A good pick for a starter telescope retains much of the same requirements as a pair of binoculars: small-ish in size, sturdy, and easy to handle. Many astronomers will recommend avoiding a computerized telescope until you have learned the sky a bit better, as these systems generally require you know the sky fairly well, since their initial setup usually involves their systems pointing to several test stars and asking you to confirm if those are indeed the correct stars, before fine-tuning the focus; these are steps a beginner may find intimidating or confusing.

That's why a small manual telescope often works best for most beginning stargazers- plus you will save quite a bit of money by forgoing electronics. For many, a small reflector telescope on a tabletop or Dobsonian mount (rather than tripod) works out best due to the bare-bones nature of the setup. With a small Dobsonian telescope, you can pick it up, bring it out to your yard, set it down and immediately start observing (though you might want it to cool down a little bit first). Most models in the range of 4.5-8 inches (the size of their light-gathering mirrors) will cost anywhere between $200-$500 and include the telescope tube, the mount or base, a finderscope or red dot finder to help in aiming the telescope, and a couple of good starter eyepieces. An example of a Dobsonian mounted telescope is at the top of this article; they are often compared to "cannons" or "light buckets" because of their appearance. A good recommended size for a first reflecting telescope with this type of mount usually ranges between a 4.5 inch to 8 inch mirror. Those sizes usually give good to great views of the heavens while keeping costs, weight, and size down to easy to manage levels.
  A child looks through a telescope at an InOMN event by the Chesmont Astronomical Society.
A visitor gets a first peek at the Moon at the Chesmont Astronomical Society's InOMN event at Marsh Creek State Park.    Photo Credit: Daniel Acker/Chesmont Astronomical Society

The classic "refractor" telescope on a tripod is often what most people think of when a telescope is mentioned-liek in the image above. These telescopes use lenses rather than mirrors to gather light, and require very little maintenance compared to reflector type telescopes, which may require a bit of adjustment, or collimation, of their mirrors every now and again. Refractors tend to be larger and more expensive than similarly powerful reflectors, however, and are often aimed at the higher end of the market, and so for many folks would not make a good first telescope simply out of cost or size. However, if you find a good deal on a refractor, it can indeed make an excellent starter scope! Just don't buy a cheap one at a local store advertizing amazing magnifications of 600x. Those are, to be honest, bad telescopes-truly a deal too good to be true!
We hope this helps you in your search for a first astronomical instrument! There are many other great guides to finding your first scope or pair of binoculars. Some can be found at the  EarthSky, Sky & Telescope, StarDate, Cloudy Nights, the Planetary Society, and many more. A fair warning: it's easy to get a bit overwhelmed by the wealth of information found in all of the astronomy resources found online.

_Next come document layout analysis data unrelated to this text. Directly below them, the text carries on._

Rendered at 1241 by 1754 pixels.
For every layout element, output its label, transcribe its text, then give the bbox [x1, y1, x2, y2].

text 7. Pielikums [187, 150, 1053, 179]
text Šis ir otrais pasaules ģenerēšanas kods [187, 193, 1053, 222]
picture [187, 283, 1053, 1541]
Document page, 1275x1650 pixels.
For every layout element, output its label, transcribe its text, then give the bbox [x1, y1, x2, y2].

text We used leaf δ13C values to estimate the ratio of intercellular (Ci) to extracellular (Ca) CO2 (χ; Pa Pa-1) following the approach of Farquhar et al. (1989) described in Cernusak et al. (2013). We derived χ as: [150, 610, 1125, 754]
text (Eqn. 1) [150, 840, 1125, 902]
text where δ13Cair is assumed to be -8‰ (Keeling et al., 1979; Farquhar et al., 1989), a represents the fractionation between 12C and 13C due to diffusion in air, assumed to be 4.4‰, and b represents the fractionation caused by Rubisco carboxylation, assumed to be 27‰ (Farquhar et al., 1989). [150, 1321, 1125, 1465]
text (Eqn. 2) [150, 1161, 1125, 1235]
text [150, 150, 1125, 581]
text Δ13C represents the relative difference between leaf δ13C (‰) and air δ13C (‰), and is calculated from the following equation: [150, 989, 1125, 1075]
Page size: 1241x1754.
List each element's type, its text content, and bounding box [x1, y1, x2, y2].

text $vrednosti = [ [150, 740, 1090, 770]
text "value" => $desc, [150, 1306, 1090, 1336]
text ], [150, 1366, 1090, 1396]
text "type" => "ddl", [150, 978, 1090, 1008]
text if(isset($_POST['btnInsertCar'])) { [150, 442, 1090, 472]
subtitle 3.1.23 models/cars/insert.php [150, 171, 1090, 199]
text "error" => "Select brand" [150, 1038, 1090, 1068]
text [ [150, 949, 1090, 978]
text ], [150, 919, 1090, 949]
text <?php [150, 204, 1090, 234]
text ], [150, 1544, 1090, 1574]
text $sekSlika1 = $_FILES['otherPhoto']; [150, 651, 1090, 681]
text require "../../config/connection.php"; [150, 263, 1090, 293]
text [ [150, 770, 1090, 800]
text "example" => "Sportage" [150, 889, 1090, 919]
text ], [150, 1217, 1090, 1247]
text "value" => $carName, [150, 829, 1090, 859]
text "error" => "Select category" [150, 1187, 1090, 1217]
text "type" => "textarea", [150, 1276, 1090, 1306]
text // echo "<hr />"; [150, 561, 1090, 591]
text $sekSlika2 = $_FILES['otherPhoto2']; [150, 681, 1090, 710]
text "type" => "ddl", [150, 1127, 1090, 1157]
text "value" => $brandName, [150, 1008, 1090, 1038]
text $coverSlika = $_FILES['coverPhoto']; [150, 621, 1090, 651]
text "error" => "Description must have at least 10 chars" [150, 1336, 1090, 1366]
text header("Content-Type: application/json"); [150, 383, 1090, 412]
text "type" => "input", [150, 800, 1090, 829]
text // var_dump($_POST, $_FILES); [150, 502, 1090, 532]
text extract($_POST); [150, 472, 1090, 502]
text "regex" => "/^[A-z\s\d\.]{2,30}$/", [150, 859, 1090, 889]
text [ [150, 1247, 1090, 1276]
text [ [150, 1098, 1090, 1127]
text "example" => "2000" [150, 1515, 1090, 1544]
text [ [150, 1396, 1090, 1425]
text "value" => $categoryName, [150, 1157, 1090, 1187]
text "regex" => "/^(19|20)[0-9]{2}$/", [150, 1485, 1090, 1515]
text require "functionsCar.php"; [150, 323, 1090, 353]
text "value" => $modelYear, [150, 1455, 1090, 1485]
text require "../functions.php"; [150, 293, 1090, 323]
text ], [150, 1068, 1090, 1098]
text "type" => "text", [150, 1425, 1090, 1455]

If you are able to do so real-world advice and experience is still the best for something you will be spending a lot of time with! The best place to go for advice is with your local experts in a nearby astronomy club. You can find a club or star party near you on the Night Sky Network's very own Clubs & Events page. Whlie current social-distancing recommendation may limit the amount of real-world interactions you can have right tnow, some folks will be glad to assist over email or other online methods. While you may not be able to do so right now, going to an in-person star party hosted by a local club is a great way to get familiar with telescopes and binoculars.  Some clubs and local  libraries even have telescope lending programs. Just like with a car, you could take a potential model of telescope out for a "test drive" before deciding to buy.

Good luck, and may you have clear skies this holiday season!